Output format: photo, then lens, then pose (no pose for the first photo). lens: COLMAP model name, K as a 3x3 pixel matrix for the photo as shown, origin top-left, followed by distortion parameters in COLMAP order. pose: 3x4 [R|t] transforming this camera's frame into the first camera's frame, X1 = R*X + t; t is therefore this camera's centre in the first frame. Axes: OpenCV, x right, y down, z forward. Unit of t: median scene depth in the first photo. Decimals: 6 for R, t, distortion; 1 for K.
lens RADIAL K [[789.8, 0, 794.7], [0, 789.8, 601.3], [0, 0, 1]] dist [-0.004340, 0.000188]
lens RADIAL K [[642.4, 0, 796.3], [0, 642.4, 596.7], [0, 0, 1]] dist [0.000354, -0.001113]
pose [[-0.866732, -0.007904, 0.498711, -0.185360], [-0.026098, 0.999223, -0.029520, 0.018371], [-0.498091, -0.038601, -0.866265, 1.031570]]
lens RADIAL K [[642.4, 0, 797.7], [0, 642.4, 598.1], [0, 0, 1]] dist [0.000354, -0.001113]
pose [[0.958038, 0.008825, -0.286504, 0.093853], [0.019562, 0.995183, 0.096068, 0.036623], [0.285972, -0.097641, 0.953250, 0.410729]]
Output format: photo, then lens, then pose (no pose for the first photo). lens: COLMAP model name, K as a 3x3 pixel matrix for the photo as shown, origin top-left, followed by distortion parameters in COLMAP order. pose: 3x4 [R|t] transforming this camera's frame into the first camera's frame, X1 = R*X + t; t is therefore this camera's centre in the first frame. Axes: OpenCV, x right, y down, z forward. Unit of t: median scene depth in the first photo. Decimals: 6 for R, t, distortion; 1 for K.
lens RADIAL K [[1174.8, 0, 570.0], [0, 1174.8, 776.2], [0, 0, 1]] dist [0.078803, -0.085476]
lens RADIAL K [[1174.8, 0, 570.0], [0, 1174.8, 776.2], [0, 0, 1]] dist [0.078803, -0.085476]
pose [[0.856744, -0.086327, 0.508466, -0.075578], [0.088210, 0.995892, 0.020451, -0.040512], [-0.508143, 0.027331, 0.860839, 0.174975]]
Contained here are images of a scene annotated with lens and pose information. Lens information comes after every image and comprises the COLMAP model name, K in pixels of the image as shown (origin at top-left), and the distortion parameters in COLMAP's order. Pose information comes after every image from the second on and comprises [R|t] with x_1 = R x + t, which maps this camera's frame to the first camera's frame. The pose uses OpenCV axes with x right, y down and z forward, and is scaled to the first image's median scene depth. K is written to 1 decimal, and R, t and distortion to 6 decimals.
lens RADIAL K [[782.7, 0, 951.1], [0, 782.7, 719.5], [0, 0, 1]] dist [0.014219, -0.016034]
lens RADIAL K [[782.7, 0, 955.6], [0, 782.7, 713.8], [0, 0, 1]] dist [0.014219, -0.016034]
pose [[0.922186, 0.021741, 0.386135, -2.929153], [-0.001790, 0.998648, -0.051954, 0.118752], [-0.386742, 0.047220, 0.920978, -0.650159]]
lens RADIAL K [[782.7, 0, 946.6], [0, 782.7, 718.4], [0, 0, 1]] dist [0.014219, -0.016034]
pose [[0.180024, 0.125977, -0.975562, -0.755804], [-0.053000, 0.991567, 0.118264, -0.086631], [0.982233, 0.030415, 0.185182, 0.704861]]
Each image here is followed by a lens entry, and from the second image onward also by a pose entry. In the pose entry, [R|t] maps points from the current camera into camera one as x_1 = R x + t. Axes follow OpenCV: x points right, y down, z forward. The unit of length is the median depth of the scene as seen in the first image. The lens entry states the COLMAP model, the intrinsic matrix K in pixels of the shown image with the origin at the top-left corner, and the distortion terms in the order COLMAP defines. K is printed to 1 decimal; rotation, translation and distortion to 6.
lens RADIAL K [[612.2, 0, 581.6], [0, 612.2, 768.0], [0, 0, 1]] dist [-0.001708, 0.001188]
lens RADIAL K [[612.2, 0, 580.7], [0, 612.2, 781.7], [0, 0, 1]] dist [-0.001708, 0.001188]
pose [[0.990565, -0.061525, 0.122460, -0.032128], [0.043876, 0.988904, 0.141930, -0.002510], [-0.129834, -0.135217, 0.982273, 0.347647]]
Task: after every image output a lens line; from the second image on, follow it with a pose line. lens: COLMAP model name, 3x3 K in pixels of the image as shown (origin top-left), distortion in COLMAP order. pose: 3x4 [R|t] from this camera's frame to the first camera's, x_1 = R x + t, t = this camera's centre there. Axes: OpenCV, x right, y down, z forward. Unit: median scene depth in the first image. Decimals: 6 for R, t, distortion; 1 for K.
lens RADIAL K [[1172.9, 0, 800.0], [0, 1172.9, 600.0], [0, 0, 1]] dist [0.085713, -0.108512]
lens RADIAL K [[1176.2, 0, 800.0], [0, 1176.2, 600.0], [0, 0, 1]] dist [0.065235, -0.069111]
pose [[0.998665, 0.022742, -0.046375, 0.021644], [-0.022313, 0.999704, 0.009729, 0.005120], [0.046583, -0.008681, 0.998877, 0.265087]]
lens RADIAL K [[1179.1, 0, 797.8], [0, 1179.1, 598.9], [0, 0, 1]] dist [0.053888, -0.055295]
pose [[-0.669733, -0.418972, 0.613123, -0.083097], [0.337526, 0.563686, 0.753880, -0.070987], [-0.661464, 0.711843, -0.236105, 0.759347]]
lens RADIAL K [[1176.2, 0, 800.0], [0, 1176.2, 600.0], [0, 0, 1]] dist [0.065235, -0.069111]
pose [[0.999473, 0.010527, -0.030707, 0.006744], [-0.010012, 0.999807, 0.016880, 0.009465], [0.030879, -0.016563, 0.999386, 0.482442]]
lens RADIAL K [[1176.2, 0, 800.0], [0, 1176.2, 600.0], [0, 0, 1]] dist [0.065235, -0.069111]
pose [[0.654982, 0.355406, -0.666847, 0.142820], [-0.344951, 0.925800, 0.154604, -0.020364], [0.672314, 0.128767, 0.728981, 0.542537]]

* [WORK INSTRUCTIONS]
Restate word for word each line of the data from the one with "Task: after every" to the last, keeping both ends.

* [RESULT]
Task: after every image output a lens line; from the second image on, follow it with a pose line. lens: COLMAP model name, 3x3 K in pixels of the image as shown (origin top-left), distortion in COLMAP order. pose: 3x4 [R|t] from this camera's frame to the first camera's, x_1 = R x + t, t = this camera's centre there. Axes: OpenCV, x right, y down, z forward. Unit: median scene depth in the first image. Decimals: 6 for R, t, distortion; 1 for K.
lens RADIAL K [[1172.9, 0, 800.0], [0, 1172.9, 600.0], [0, 0, 1]] dist [0.085713, -0.108512]
lens RADIAL K [[1176.2, 0, 800.0], [0, 1176.2, 600.0], [0, 0, 1]] dist [0.065235, -0.069111]
pose [[0.998665, 0.022742, -0.046375, 0.021644], [-0.022313, 0.999704, 0.009729, 0.005120], [0.046583, -0.008681, 0.998877, 0.265087]]
lens RADIAL K [[1179.1, 0, 797.8], [0, 1179.1, 598.9], [0, 0, 1]] dist [0.053888, -0.055295]
pose [[-0.669733, -0.418972, 0.613123, -0.083097], [0.337526, 0.563686, 0.753880, -0.070987], [-0.661464, 0.711843, -0.236105, 0.759347]]
lens RADIAL K [[1176.2, 0, 800.0], [0, 1176.2, 600.0], [0, 0, 1]] dist [0.065235, -0.069111]
pose [[0.999473, 0.010527, -0.030707, 0.006744], [-0.010012, 0.999807, 0.016880, 0.009465], [0.030879, -0.016563, 0.999386, 0.482442]]
lens RADIAL K [[1176.2, 0, 800.0], [0, 1176.2, 600.0], [0, 0, 1]] dist [0.065235, -0.069111]
pose [[0.654982, 0.355406, -0.666847, 0.142820], [-0.344951, 0.925800, 0.154604, -0.020364], [0.672314, 0.128767, 0.728981, 0.542537]]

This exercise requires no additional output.